#### Input for this task:
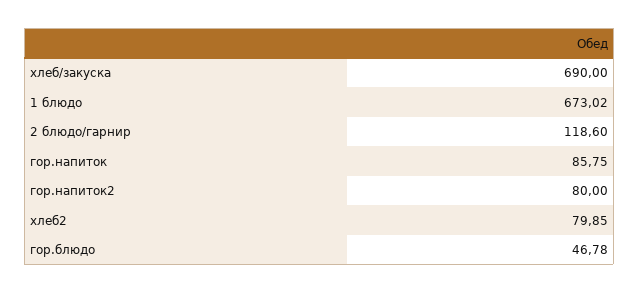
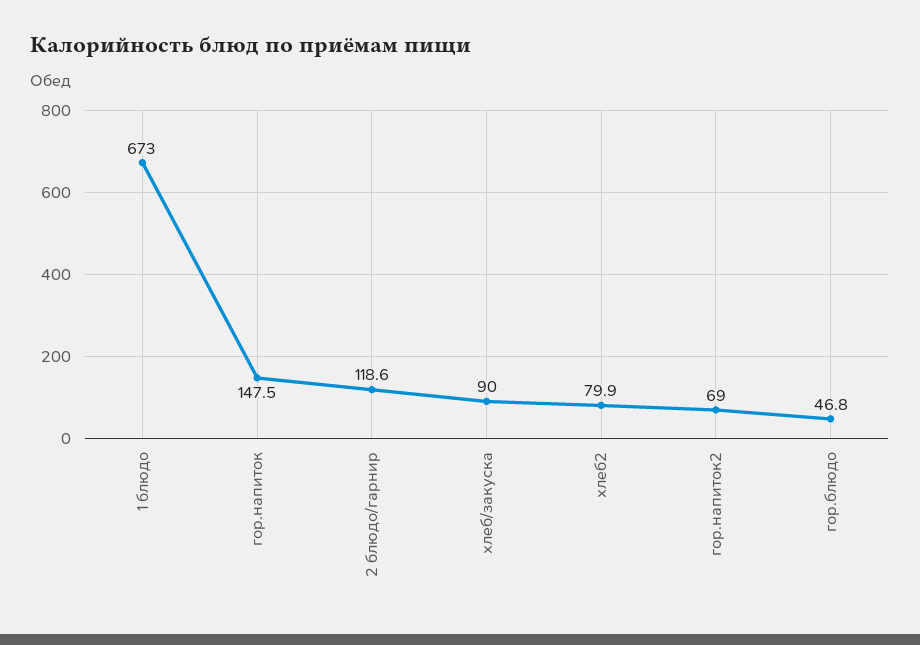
хлеб/закуска: 690 -> 90
гор.напиток: 85.75 -> 147.5
гор.напиток2: 80 -> 69

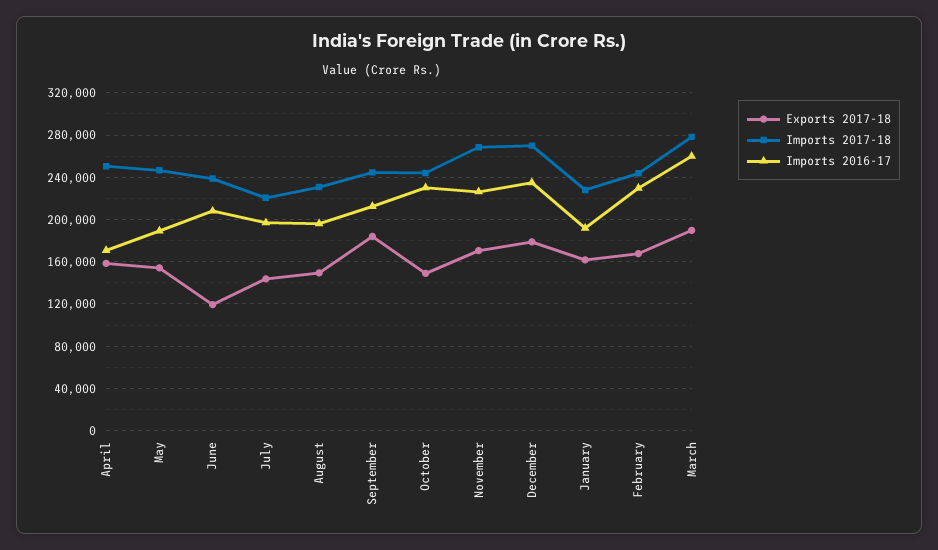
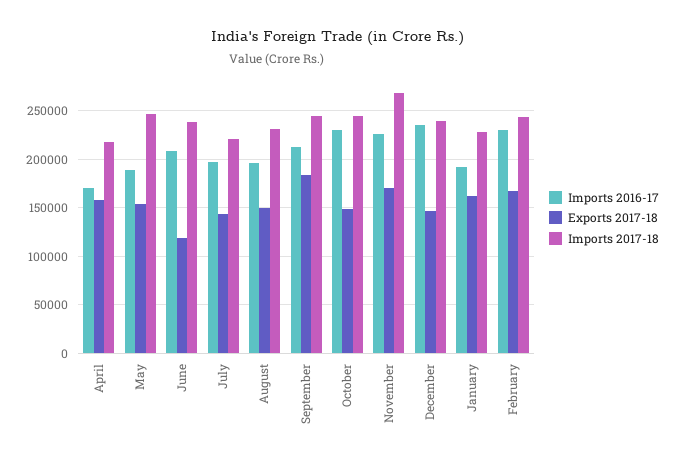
Imports 2017-18, April: 250000 -> 220000
Exports 2017-18, December: 180000 -> 150000
Imports 2017-18, December: 270000 -> 240000
Exports 2017-18, March: 190000 -> none
Imports 2017-18, March: 280000 -> none
Imports 2016-17, March: 260000 -> none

#### Assignment:
Check each line of the listing above. Copy it if it holds the string "Imports".

#### Written answer:
Imports 2017-18, April: 250000 -> 220000
Imports 2017-18, December: 270000 -> 240000
Imports 2017-18, March: 280000 -> none
Imports 2016-17, March: 260000 -> none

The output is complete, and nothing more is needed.